A DLR, agência espacial alemã, revelou planos para um novo tipo de avião que viajaria acima da estratosfera, nos limites do espaço, para reduzir drasticamente o tempo de voos comerciais de longa distância. Uma viagem entre a Europa e a Austrália, por exemplo, duraria 90 minutos, em vez das 30 horas utilizadas por uma aeronave convencional.

O SpaceLiner seria capaz de levar até 50 passageiros, decolaria verticalmente e depois entraria em voo cruzeiro a uma altitude de 80 quilômetros. Movido a foguetes de hidrogênio e oxigênio líquidos, o avião poderia acelerar até 12 vezes a velocidade do som, e o único resíduo dos motores seria água.

SpaceLiner Renderização mostra SpaceLiner durante decolagem quase vertical

Todo sistema seria reutilizável, com nove foguetes para a decolagem e mais dois para o resto do voo. A cápsula de passageiros seria destacável do sistema de propulsão e teria a capacidade de voltar à superfície em segurança, explica a agência, sem detalhar o funcionamento do mecanismo.

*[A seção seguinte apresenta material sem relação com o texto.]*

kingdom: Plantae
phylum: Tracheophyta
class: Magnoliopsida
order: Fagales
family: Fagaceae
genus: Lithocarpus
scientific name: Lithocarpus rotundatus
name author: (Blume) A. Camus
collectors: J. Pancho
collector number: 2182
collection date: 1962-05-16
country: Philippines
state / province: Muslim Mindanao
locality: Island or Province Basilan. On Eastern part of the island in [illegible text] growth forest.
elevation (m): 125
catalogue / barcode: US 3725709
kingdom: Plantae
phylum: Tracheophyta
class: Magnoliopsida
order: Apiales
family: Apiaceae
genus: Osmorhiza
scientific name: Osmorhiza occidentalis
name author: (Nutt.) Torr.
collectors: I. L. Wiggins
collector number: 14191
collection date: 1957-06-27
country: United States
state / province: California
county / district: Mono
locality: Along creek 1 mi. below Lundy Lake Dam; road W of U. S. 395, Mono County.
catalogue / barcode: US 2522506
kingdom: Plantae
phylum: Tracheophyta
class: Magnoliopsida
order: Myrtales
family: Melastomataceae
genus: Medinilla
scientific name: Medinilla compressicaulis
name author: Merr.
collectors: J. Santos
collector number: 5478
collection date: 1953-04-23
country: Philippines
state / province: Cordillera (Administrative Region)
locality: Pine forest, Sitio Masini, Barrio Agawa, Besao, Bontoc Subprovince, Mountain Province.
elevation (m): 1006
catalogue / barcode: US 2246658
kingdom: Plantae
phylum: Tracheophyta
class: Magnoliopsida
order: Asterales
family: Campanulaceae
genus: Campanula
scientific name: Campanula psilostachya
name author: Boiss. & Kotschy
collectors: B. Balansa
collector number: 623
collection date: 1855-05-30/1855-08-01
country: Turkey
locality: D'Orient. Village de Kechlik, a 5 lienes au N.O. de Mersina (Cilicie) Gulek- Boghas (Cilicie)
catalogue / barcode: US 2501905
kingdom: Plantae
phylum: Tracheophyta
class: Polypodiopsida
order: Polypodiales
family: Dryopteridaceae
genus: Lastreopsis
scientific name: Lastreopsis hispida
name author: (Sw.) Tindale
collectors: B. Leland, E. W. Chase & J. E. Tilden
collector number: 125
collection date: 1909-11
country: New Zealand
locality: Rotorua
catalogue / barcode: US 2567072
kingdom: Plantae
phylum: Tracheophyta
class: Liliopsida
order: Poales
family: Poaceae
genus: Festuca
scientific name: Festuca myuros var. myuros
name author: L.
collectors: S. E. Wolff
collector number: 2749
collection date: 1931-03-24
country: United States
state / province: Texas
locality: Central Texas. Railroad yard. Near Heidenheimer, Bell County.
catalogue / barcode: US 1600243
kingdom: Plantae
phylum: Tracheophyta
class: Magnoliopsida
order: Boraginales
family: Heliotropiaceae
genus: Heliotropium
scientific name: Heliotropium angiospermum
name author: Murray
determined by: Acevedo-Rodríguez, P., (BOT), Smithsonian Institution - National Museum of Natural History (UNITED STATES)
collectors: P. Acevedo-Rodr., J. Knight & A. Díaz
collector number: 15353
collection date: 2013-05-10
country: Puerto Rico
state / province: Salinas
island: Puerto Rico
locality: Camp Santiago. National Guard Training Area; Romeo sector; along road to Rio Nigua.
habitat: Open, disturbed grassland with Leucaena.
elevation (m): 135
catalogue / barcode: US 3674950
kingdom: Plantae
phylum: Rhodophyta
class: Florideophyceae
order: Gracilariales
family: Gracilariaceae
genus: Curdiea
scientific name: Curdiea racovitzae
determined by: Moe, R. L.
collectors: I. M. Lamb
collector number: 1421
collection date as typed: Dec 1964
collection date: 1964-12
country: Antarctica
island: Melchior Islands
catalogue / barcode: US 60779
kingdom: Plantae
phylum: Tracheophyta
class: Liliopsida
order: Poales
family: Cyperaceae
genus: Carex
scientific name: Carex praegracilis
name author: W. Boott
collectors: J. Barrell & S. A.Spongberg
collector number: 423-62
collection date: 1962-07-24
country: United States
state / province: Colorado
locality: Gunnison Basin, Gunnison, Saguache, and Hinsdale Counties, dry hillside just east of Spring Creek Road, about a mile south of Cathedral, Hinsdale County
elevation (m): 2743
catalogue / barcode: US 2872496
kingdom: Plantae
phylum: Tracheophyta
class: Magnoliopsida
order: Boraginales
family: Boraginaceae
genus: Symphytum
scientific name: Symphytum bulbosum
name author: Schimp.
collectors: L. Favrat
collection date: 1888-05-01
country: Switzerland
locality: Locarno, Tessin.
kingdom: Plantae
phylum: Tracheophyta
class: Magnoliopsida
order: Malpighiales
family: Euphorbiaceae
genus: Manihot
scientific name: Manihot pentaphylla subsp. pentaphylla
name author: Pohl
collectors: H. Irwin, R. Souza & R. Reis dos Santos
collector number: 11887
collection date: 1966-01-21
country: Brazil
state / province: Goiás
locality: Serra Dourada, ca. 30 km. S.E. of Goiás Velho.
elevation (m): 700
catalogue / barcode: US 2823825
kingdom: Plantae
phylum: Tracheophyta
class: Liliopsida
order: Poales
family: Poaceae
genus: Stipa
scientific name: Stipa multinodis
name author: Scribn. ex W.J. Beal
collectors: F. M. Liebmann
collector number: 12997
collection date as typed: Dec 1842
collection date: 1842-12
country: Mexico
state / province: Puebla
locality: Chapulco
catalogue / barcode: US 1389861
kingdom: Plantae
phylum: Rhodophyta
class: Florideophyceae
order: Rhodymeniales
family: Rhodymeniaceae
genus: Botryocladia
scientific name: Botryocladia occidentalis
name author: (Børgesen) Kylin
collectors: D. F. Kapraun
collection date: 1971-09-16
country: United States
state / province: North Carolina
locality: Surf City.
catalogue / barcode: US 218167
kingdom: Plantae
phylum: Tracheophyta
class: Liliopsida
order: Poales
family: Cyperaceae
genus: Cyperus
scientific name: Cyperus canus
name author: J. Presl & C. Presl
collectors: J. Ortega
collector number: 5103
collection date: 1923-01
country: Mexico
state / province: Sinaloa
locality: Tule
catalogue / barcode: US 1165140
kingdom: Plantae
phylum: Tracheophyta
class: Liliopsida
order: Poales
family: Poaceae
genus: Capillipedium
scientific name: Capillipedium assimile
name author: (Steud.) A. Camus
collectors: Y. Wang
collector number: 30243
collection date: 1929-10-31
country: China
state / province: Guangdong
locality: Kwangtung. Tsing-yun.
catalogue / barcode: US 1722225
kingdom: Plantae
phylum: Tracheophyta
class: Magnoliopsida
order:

Inicialmente, um entrave seria o alto custo do sistema de decolagem, já que poucos foguetes do tipo são produzidos pela indústria atual. Mas os projetistas do SpaceLiner dizem que um nascente mercado de viagens comerciais supersônicas estimularia o rápido aumento dessa produção.

A agência alemã também ressalta que o avião funcionaria bem para viagens intercontinentais, por conta da maior complexidade do processo de decolagem e pouso.

Vídeo de apresentação do SpaceLiner

Há um longo caminho a ser trilhado até que esse tipo de tecnologia saia do papel, pelo menos 30 anos, sugerem os idealizadores. Mas o SpaceLiner não é o único projeto do tipo, e a Airbus anunciou um avião espacial nos mesmos modelos, chamado Concorde 2.0, com capacidade para 20 passageiros.

Mas, mesmo com todas as dúvidas em relação à viabilidade dos aviões espaciais supersônicos, eles apontam para um futuro concreto (e muito mais rápido) para a aviação comercial.